Nvidia stellt auf der SolidWorks World 2017 gleich sechs neue Quadro-Grafikkarten vor. Die Karten auf Basis der neuen Pascal-Architektur versprechen viel Leistung für CAD, Simulation und Visualisierung.

13. Februar 2017

Am Rand der SolidWorks World 2017 Anfang Februar in Los Angeles hat Nvidia gleich sechs Grafikkarten  der Marke Quadro vorgestellt: GP100, P4000, P2000, P1000, P600 and P400. Alle basieren auf der im Frühjahr 2016 eingeführten Pascal-Architektur. Die neuen Karten ergänzen die zuvor angekündigten Modelle P6000, P5000 sowie die GPUs für mobile Geräte. Die Karten sind alle für Workstations vorgesehen.

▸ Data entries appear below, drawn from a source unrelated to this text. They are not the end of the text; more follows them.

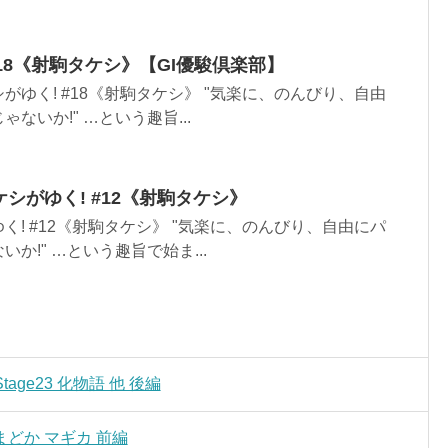
 #18《射駒タケシ》【GI優駿倶楽部】
がゆく! #18《射駒タケシ》 "気楽に、のんびり、自由
ないか!" …という趣旨...
ケシがゆく! #12《射駒タケシ》
く! #12《射駒タケシ》 "気楽に、のんびり、自由にパ
か!" …という趣旨で始ま...
age23 化物語 他 後編
女まどか マギカ 前編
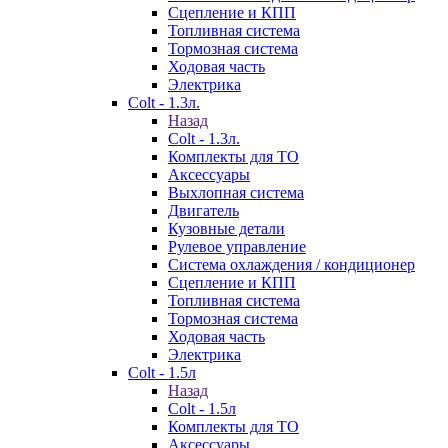
Сцепление и КПП
Топливная система
Тормозная система
Ходовая часть
Электрика
Colt - 1.3л.
Назад
Colt - 1.3л.
Комплекты для ТО
Аксессуары
Выхлопная система
Двигатель
Кузовные детали
Рулевое управление
Система охлаждения / кондиционер
Сцепление и КПП
Топливная система
Тормозная система
Ходовая часть
Электрика
Colt - 1.5л
Назад
Colt - 1.5л
Комплекты для ТО
Аксессуары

Neues Topmodell der Quadro-Reihe ist die GP100, vorgesehen für die anspruchsvollsten Anwendungen in den Bereichen Simulation, HPC und Rendering. Jede Karten hat 16 GByte "High-Bandwidth Memory" (HBM 2), also RAM mit sehr hohem Durchsatz. Die Rechenleistung zählt mit 10 TFLOPS bei einfacher Genauigkeit zu den höchsten im Programm von Nvidia. Die P6000 mit 24 GByte RAM rechnet mit über 11 TFLOPS noch etwas schneller, hat aber den langsameren Videospeicher (GDDR 5). Über die NVLink genannte Schnittstelle lassen sich zwei Grafikkarten Typ GP100 koppeln, wodurch 32 GByte RAM durchgehend nutzbar sind.

 

Nvidia empfiehlt die GP100 und die P6000 für höchste Anforderungen, wenn es um Rendering sowie GPU-basiertes Rechnen geht, wie es bei Simulationen vielfach genutzt wird. Die beiden Modelle P6000 und P5000 eignen sich für besonders anspruchsvolle CAD/CAE-Anwendungen mit sehr großen Modellen, wobei das RAM mit 16 GByte bei der P5000 nicht so extrem ausgebaut ist wie bei der P6000. Die P4000 mit 8 GByte bewältigt immer noch recht große Modelle. Die Karten P2000 (5 GB) und P1000 (4 GB) sind die Standardkarten für CAD und PLM, die bei 3D-Modellen mittlerer Größe und Komplexität befriedigende Ergebnisse zeigen sollten. Die Grafikkarten P600 und P400 mit 2 GByte bieten sich an für geringere Anforderungen und/oder knappere Budgets. Ab März 2017 sollen die Karten in den Handel kommen.